Recorded data:
· · ·
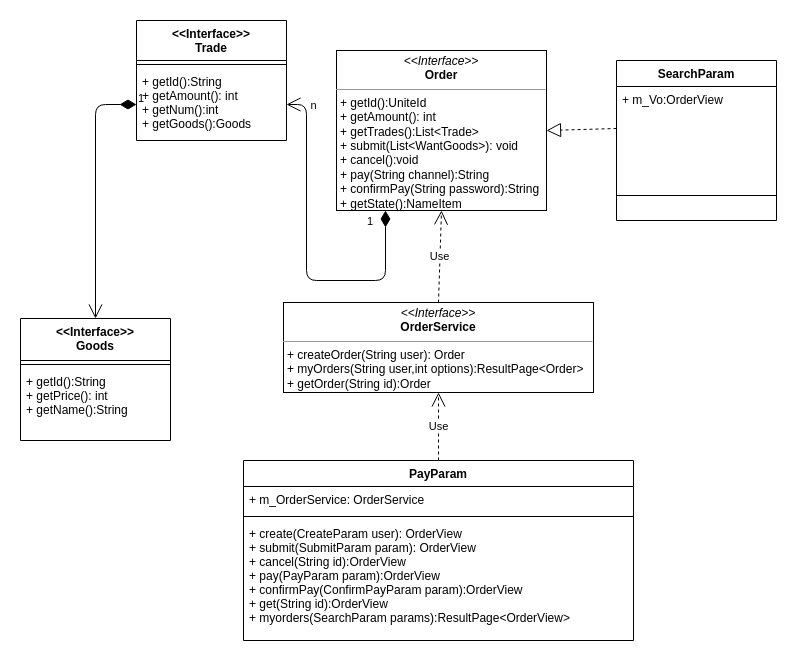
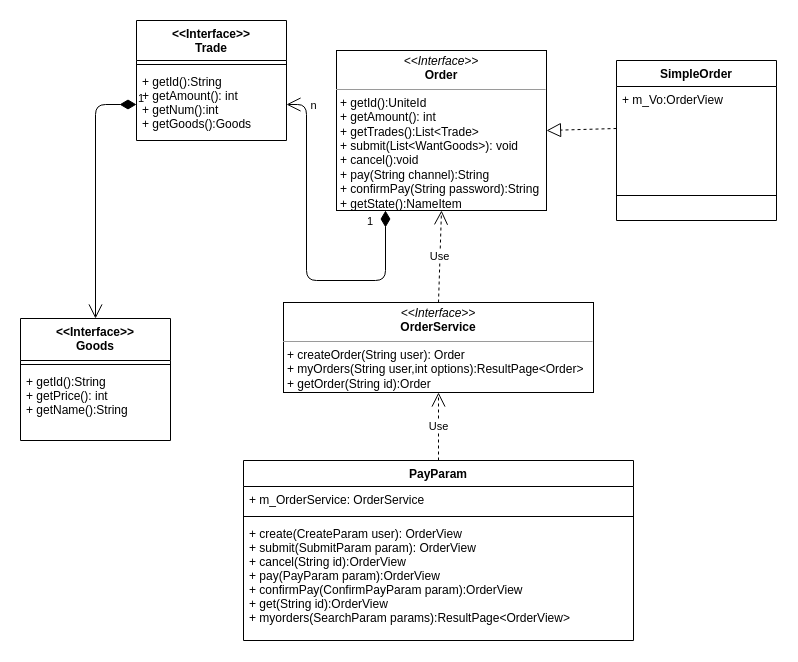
  <mxCell id="0" />
  <mxCell id="1" parent="0" />
  <mxCell id="2" value="&lt;p style=&quot;margin: 0px ; margin-top: 4px ; text-align: center&quot;&gt;&lt;i&gt;&amp;lt;&amp;lt;Interface&amp;gt;&amp;gt;&lt;/i&gt;&lt;br&gt;&lt;b&gt;Order&lt;/b&gt;&lt;/p&gt;&lt;hr size=&quot;1&quot;&gt;&lt;p style=&quot;margin: 0px ; margin-left: 4px&quot;&gt;+ getId():UniteId&lt;/p&gt;&lt;p style=&quot;margin: 0px ; margin-left: 4px&quot;&gt;+ getAmount(): int&lt;/p&gt;&lt;p style=&quot;margin: 0px ; margin-left: 4px&quot;&gt;+ getTrades():List&amp;lt;Trade&amp;gt;&lt;/p&gt;&lt;p style=&quot;margin: 0px ; margin-left: 4px&quot;&gt;+ submit(List&amp;lt;WantGoods&amp;gt;): void&lt;/p&gt;&lt;p style=&quot;margin: 0px ; margin-left: 4px&quot;&gt;+ cancel():void&lt;/p&gt;&lt;p style=&quot;margin: 0px ; margin-left: 4px&quot;&gt;+ pay(String channel):String&lt;/p&gt;&lt;p style=&quot;margin: 0px ; margin-left: 4px&quot;&gt;+&amp;nbsp;confirmPay(String password):String&lt;/p&gt;&lt;p style=&quot;margin: 0px ; margin-left: 4px&quot;&gt;+ getState():NameItem&lt;/p&gt;" style="verticalAlign=top;align=left;overflow=fill;fontSize=12;fontFamily=Helvetica;html=1;" parent="1" vertex="1"><mxGeometry x="336" y="50" width="210" height="160" as="geometry" /></mxCell>
  <mxCell id="3" value="&lt;p style=&quot;margin: 0px ; margin-top: 4px ; text-align: center&quot;&gt;&lt;i&gt;&amp;lt;&amp;lt;Interface&amp;gt;&amp;gt;&lt;/i&gt;&lt;br&gt;&lt;b&gt;OrderService&lt;/b&gt;&lt;/p&gt;&lt;hr size=&quot;1&quot;&gt;&lt;p style=&quot;margin: 0px ; margin-left: 4px&quot;&gt;+ createOrder(String user): Order&lt;br&gt;&lt;/p&gt;&lt;p style=&quot;margin: 0px ; margin-left: 4px&quot;&gt;+ myOrders(String user,int options):ResultPage&amp;lt;Order&amp;gt;&lt;/p&gt;&lt;p style=&quot;margin: 0px ; margin-left: 4px&quot;&gt;+ getOrder(String id):Order&lt;/p&gt;" style="verticalAlign=top;align=left;overflow=fill;fontSize=12;fontFamily=Helvetica;html=1;" parent="1" vertex="1"><mxGeometry x="283" y="302" width="310" height="90" as="geometry" /></mxCell>
  <mxCell id="4" value="Use" style="endArrow=open;endSize=12;dashed=1;html=1;entryX=0.5;entryY=1;entryDx=0;entryDy=0;exitX=0.5;exitY=0;exitDx=0;exitDy=0;" parent="1" source="3" target="2" edge="1"><mxGeometry width="160" relative="1" as="geometry"><mxPoint x="396" y="380" as="sourcePoint" /><mxPoint x="556" y="380" as="targetPoint" /></mxGeometry></mxCell>
  <mxCell id="5" value="1" style="endArrow=open;html=1;endSize=12;startArrow=diamondThin;startSize=14;startFill=1;edgeStyle=orthogonalEdgeStyle;align=left;verticalAlign=bottom;entryX=1;entryY=0.5;entryDx=0;entryDy=0;" parent="1" target="19" edge="1"><mxGeometry x="-0.478" y="-50" relative="1" as="geometry"><mxPoint x="385" y="210" as="sourcePoint" /><mxPoint x="286" y="70" as="targetPoint" /><Array as="points"><mxPoint x="385" y="280" /><mxPoint x="306" y="280" /><mxPoint x="306" y="104" /></Array><mxPoint as="offset" /></mxGeometry></mxCell>
  <mxCell id="6" value="n" style="edgeLabel;html=1;align=center;verticalAlign=middle;resizable=0;points=[];" parent="5" vertex="1" connectable="0"><mxGeometry x="0.8" y="-6" relative="1" as="geometry"><mxPoint y="-14" as="offset" /></mxGeometry></mxCell>
  <mxCell id="7" value="" style="endArrow=block;dashed=1;endFill=0;endSize=12;html=1;exitX=0;exitY=0.5;exitDx=0;exitDy=0;entryX=1;entryY=0.5;entryDx=0;entryDy=0;" parent="1" source="21" target="2" edge="1"><mxGeometry width="160" relative="1" as="geometry"><mxPoint x="576" y="290" as="sourcePoint" /><mxPoint x="736" y="290" as="targetPoint" /></mxGeometry></mxCell>
  <mxCell id="8" value="Use" style="endArrow=open;endSize=12;dashed=1;html=1;exitX=0.5;exitY=0;exitDx=0;exitDy=0;entryX=0.5;entryY=1;entryDx=0;entryDy=0;" parent="1" source="9" target="3" edge="1"><mxGeometry width="160" relative="1" as="geometry"><mxPoint x="406" y="400" as="sourcePoint" /><mxPoint x="566" y="400" as="targetPoint" /></mxGeometry></mxCell>
  <mxCell id="9" value="PayParam&#10;" style="swimlane;fontStyle=1;align=center;verticalAlign=top;childLayout=stackLayout;horizontal=1;startSize=26;horizontalStack=0;resizeParent=1;resizeParentMax=0;resizeLast=0;collapsible=1;marginBottom=0;" parent="1" vertex="1"><mxGeometry x="243" y="460" width="390" height="180" as="geometry" /></mxCell>
  <mxCell id="10" value="+ m_OrderService: OrderService" style="text;strokeColor=none;fillColor=none;align=left;verticalAlign=top;spacingLeft=4;spacingRight=4;overflow=hidden;rotatable=0;points=[[0,0.5],[1,0.5]];portConstraint=eastwest;" parent="9" vertex="1"><mxGeometry y="26" width="390" height="26" as="geometry" /></mxCell>
  <mxCell id="11" value="" style="line;strokeWidth=1;fillColor=none;align=left;verticalAlign=middle;spacingTop=-1;spacingLeft=3;spacingRight=3;rotatable=0;labelPosition=right;points=[];portConstraint=eastwest;" parent="9" vertex="1"><mxGeometry y="52" width="390" height="8" as="geometry" /></mxCell>
  <mxCell id="12" value="+ create(CreateParam user): OrderView&#10;+ submit(SubmitParam param): OrderView&#10;+ cancel(String id):OrderView&#10;+ pay(PayParam param):OrderView&#10;+ confirmPay(ConfirmPayParam param):OrderView&#10;+ get(String id):OrderView&#10;+ myorders(SearchParam params):ResultPage&lt;OrderView&gt;&#10;" style="text;strokeColor=none;fillColor=none;align=left;verticalAlign=top;spacingLeft=4;spacingRight=4;overflow=hidden;rotatable=0;points=[[0,0.5],[1,0.5]];portConstraint=eastwest;" parent="9" vertex="1"><mxGeometry y="60" width="390" height="120" as="geometry" /></mxCell>
  <mxCell id="13" value="1" style="endArrow=open;html=1;endSize=12;startArrow=diamondThin;startSize=14;startFill=1;edgeStyle=orthogonalEdgeStyle;align=left;verticalAlign=bottom;entryX=0.5;entryY=0;entryDx=0;entryDy=0;exitX=0;exitY=0.5;exitDx=0;exitDy=0;" edge="1" parent="1" source="19" target="14"><mxGeometry x="-1" y="3" relative="1" as="geometry"><mxPoint x="113" y="120" as="sourcePoint" /><mxPoint x="119" y="290" as="targetPoint" /><Array as="points"><mxPoint x="95" y="104" /></Array></mxGeometry></mxCell>
  <mxCell id="14" value="&lt;&lt;Interface&gt;&gt;&#10;Goods" style="swimlane;fontStyle=1;align=center;verticalAlign=top;childLayout=stackLayout;horizontal=1;startSize=42;horizontalStack=0;resizeParent=1;resizeParentMax=0;resizeLast=0;collapsible=1;marginBottom=0;" vertex="1" parent="1"><mxGeometry x="20" y="318" width="150" height="122" as="geometry" /></mxCell>
  <mxCell id="15" value="" style="line;strokeWidth=1;fillColor=none;align=left;verticalAlign=middle;spacingTop=-1;spacingLeft=3;spacingRight=3;rotatable=0;labelPosition=right;points=[];portConstraint=eastwest;" vertex="1" parent="14"><mxGeometry y="42" width="150" height="8" as="geometry" /></mxCell>
  <mxCell id="16" value="+ getId():String&#10;+ getPrice(): int&#10;+ getName():String&#10;" style="text;strokeColor=none;fillColor=none;align=left;verticalAlign=top;spacingLeft=4;spacingRight=4;overflow=hidden;rotatable=0;points=[[0,0.5],[1,0.5]];portConstraint=eastwest;" vertex="1" parent="14"><mxGeometry y="50" width="150" height="72" as="geometry" /></mxCell>
  <mxCell id="17" value="&lt;&lt;Interface&gt;&gt;&#10;Trade" style="swimlane;fontStyle=1;align=center;verticalAlign=top;childLayout=stackLayout;horizontal=1;startSize=40;horizontalStack=0;resizeParent=1;resizeParentMax=0;resizeLast=0;collapsible=1;marginBottom=0;" parent="1" vertex="1"><mxGeometry x="136" y="20" width="150" height="120" as="geometry" /></mxCell>
  <mxCell id="18" value="" style="line;strokeWidth=1;fillColor=none;align=left;verticalAlign=middle;spacingTop=-1;spacingLeft=3;spacingRight=3;rotatable=0;labelPosition=right;points=[];portConstraint=eastwest;" parent="17" vertex="1"><mxGeometry y="40" width="150" height="8" as="geometry" /></mxCell>
  <mxCell id="19" value="+ getId():String&#10;+ getAmount(): int&#10;+ getNum():int&#10;+ getGoods():Goods&#10;" style="text;strokeColor=none;fillColor=none;align=left;verticalAlign=top;spacingLeft=4;spacingRight=4;overflow=hidden;rotatable=0;points=[[0,0.5],[1,0.5]];portConstraint=eastwest;" parent="17" vertex="1"><mxGeometry y="48" width="150" height="72" as="geometry" /></mxCell>
- <mxCell id="20" value="SearchParam" style="swimlane;fontStyle=1;align=center;verticalAlign=top;childLayout=stackLayout;horizontal=1;startSize=26;horizontalStack=0;resizeParent=1;resizeParentMax=0;resizeLast=0;collapsible=1;marginBottom=0;" parent="1" vertex="1"><mxGeometry x="616" y="60" width="160" height="160" as="geometry" /></mxCell>
+ <mxCell id="20" value="SimpleOrder" style="swimlane;fontStyle=1;align=center;verticalAlign=top;childLayout=stackLayout;horizontal=1;startSize=26;horizontalStack=0;resizeParent=1;resizeParentMax=0;resizeLast=0;collapsible=1;marginBottom=0;" parent="1" vertex="1"><mxGeometry x="616" y="60" width="160" height="160" as="geometry" /></mxCell>
  <mxCell id="21" value="+ m_Vo:OrderView&#10;" style="text;strokeColor=none;fillColor=none;align=left;verticalAlign=top;spacingLeft=4;spacingRight=4;overflow=hidden;rotatable=0;points=[[0,0.5],[1,0.5]];portConstraint=eastwest;" parent="20" vertex="1"><mxGeometry y="26" width="160" height="84" as="geometry" /></mxCell>
  <mxCell id="22" value="" style="line;strokeWidth=1;fillColor=none;align=left;verticalAlign=middle;spacingTop=-1;spacingLeft=3;spacingRight=3;rotatable=0;labelPosition=right;points=[];portConstraint=eastwest;" parent="20" vertex="1"><mxGeometry y="110" width="160" height="50" as="geometry" /></mxCell>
· · ·
— What the exercise asks —
Render the lines from the start of the records through the line containing "margin-left: 4px&quot;&gt;+ getId():UniteId&lt;/p&gt;&lt;p" as a numbered list, omitting blank lines and the pictures.

— The output —
1.   <mxCell id="0" />
2.   <mxCell id="1" parent="0" />
3.   <mxCell id="2" value="&lt;p style=&quot;margin: 0px ; margin-top: 4px ; text-align: center&quot;&gt;&lt;i&gt;&amp;lt;&amp;lt;Interface&amp;gt;&amp;gt;&lt;/i&gt;&lt;br&gt;&lt;b&gt;Order&lt;/b&gt;&lt;/p&gt;&lt;hr size=&quot;1&quot;&gt;&lt;p style=&quot;margin: 0px ; margin-left: 4px&quot;&gt;+ getId():UniteId&lt;/p&gt;&lt;p style=&quot;margin: 0px ; margin-left: 4px&quot;&gt;+ getAmount(): int&lt;/p&gt;&lt;p style=&quot;margin: 0px ; margin-left: 4px&quot;&gt;+ getTrades():List&amp;lt;Trade&amp;gt;&lt;/p&gt;&lt;p style=&quot;margin: 0px ; margin-left: 4px&quot;&gt;+ submit(List&amp;lt;WantGoods&amp;gt;): void&lt;/p&gt;&lt;p style=&quot;margin: 0px ; margin-left: 4px&quot;&gt;+ cancel():void&lt;/p&gt;&lt;p style=&quot;margin: 0px ; margin-left: 4px&quot;&gt;+ pay(String channel):String&lt;/p&gt;&lt;p style=&quot;margin: 0px ; margin-left: 4px&quot;&gt;+&amp;nbsp;confirmPay(String password):String&lt;/p&gt;&lt;p style=&quot;margin: 0px ; margin-left: 4px&quot;&gt;+ getState():NameItem&lt;/p&gt;" style="verticalAlign=top;align=left;overflow=fill;fontSize=12;fontFamily=Helvetica;html=1;" parent="1" vertex="1"><mxGeometry x="336" y="50" width="210" height="160" as="geometry" /></mxCell>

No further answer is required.